Population genetics, fragmentation and plague in black-tailed prairie dogs (Cynomys ludovicianus)

Abstract

Black-tailed prairie dogs (Cynomys ludovicianus) have declined dramatically over the past century from habitat loss, poisoning, and plague, a disease caused by the bacterium Yersinia pestis. Because of these factors, populations have become fragmented, and, in areas with plague, exist in metapopulations, undergoing regular extinction and recolonization. The focus of this study was two primary sources of decline in black-tailed prairie dogs: habitat fragmentation and plague. First, the genetic consequences of fragmentation from habitat loss and metapopulation dynamics resulting from plague were examined using six microsatellite loci and a 454 bp portion of the mitochondrial DNA control region. Prairie dog towns were sampled in 2000-2001 in two fragmented areas with plague in Colorado, in a naturally fragmented area without plague in South Dakota, and in a relatively unfragmented area without plague in South Dakota. To document temporal changes in genetic variability, prairie dogs were sampled on the Central Plains Experimental Range, Colorado in 1997, 2000 and 2001. This analysis found high levels of gene flow between populations, but that gene flow was inversely related to levels of landscape fragmentation. There was significant isolation by distance in the three fragmented sites, leading to the conclusion that conservation of genetic variability in fragmented populations of prairie dogs with and without plague should emphasize the maintenance of gene flow between populations.
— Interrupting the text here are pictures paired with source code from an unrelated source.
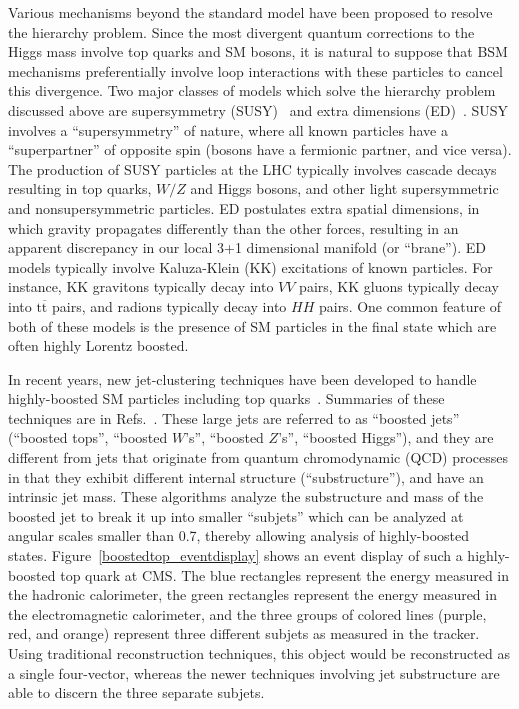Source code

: \documentclass[12pt]{proposalnsf}
\newcommand{\ttbar}        {\ensuremath{\mathrm{t}\overline{\mathrm{t}}}}
\begin{document}
Various mechanisms beyond the standard model
have been proposed to resolve the hierarchy problem.
Since the most divergent 
quantum corrections to the Higgs mass
involve top quarks and SM bosons, it is natural to suppose
that BSM mechanisms preferentially involve loop interactions with these
particles to cancel this divergence.
Two major classes of models which solve the hierarchy problem
discussed above are supersymmetry
(SUSY)~\cite{Gunion:1987qv,Feng:1999mn,Kitano:2006gv,Barbieri:2009ev,Horton:2009ed}
and extra dimensions (ED)~\cite{ed,rs1,rs2,rs_gluon_1}. SUSY involves
a ``supersymmetry'' of nature, where all known particles have a
``superpartner'' of opposite spin (bosons have a fermionic partner,
and vice versa). The production of SUSY particles at the LHC typically
involves cascade decays resulting in top quarks, $W/Z$ and Higgs
bosons, and other light supersymmetric and nonsupersymmetric
particles. ED postulates extra
spatial dimensions, in which gravity propagates differently than the
other forces, resulting in an apparent discrepancy in our local 3+1 dimensional
manifold (or ``brane''). ED models typically involve
Kaluza-Klein (KK) excitations of known particles. For instance, KK
gravitons typically decay into $VV$ pairs, KK gluons typically decay
into $\ttbar$ pairs, and radions typically decay into $HH$ pairs. 
One common feature of both of these models is the presence of SM
particles in the final state which are often highly Lorentz boosted. 



In recent years, new jet-clustering techniques have been developed to handle
highly-boosted SM particles including top
quarks~\cite{Seymour:1993mx,boostedhiggs,catop_theory,catop_cms,jetpruning1,jetpruning2,nsub,heptoptagger,trimming}.
Summaries of these techniques are in Refs.~\cite{boost2010,boost2011}.
These
large jets are referred to as 
``boosted jets'' (``boosted tops'', ``boosted $W$'s'', ``boosted
$Z$'s'', ``boosted Higgs''), and they are
different from jets that originate from quantum chromodynamic (QCD)
processes in that they exhibit different internal structure
(``substructure''), and have an intrinsic jet mass. 
These algorithms
analyze the substructure and mass
of the boosted jet to break it up into smaller ``subjets'' which can be
analyzed at angular scales smaller than 0.7, thereby allowing analysis
of highly-boosted states. Figure~\ref{boostedtop_eventdisplay}
shows an event display of such a highly-boosted top quark at CMS. 
The blue rectangles represent the
energy measured in the hadronic calorimeter, the green
rectangles represent the energy measured in the electromagnetic
calorimeter, and the three groups of colored lines (purple, red,
and orange) represent three different subjets as measured in
the tracker. Using traditional reconstruction techniques, this object
would be reconstructed as a single four-vector, whereas the newer
techniques involving jet substructure are able to discern the three
separate subjets. 
\end{document}
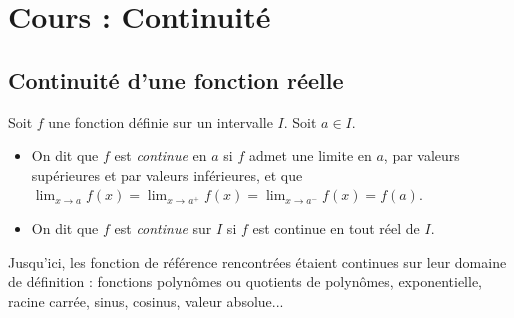 \documentclass[11pt,fleqn, openany]{book} %
\begin{document}



\chapter{Cours : Continuité}



\section{Continuité d'une fonction réelle}

\begin{definition}[Continuité] Soit $f$ une fonction définie sur un intervalle $I$. Soit $a\in I$.
\begin{itemize}
\item On dit que $f$ est \textit{continue} en $a$ si $f$ admet une limite en $a$, par valeurs supérieures et par valeurs inférieures, et que  $\displaystyle \lim_{x \to a} f(x)=\displaystyle \lim_{x \to a^+} f(x)=\displaystyle \lim_{x \to a^-} f(x)=f(a)$.
\item On dit que $f$ est \textit{continue} sur $I$ si $f$ est continue en tout réel de $I$.
\end{itemize}\end{definition}

\begin{example} Jusqu'ici, les fonction de référence rencontrées étaient continues sur leur domaine de définition : fonctions polynômes ou quotients de polynômes, exponentielle, racine carrée, sinus, cosinus, valeur absolue...\end{example}
\end{document}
Second, using long-term (1981-2005) monitoring of prairie dog towns on the Pawnee National Grasslands, Colorado, logistic regression models were fitted to examine factors influencing plague outbreaks, focusing on intertown connectivity, soils, and climate. The data revealed little spatial or temporal autocorrelation, but plague extinctions were spatially clustered and spatial dependence could be modeled by town connectivity. High summer temperatures were associated with reduced risk of plague. In spatial logit association models, increased summer rainfall raised the risk of plague events. However, plague outbreaks were not significantly linked with past precipitation in any models tested. As such, our models support the concept that plague occurrence depends upon direct climatic effects and not on a trophic cascade from lagged precipitation.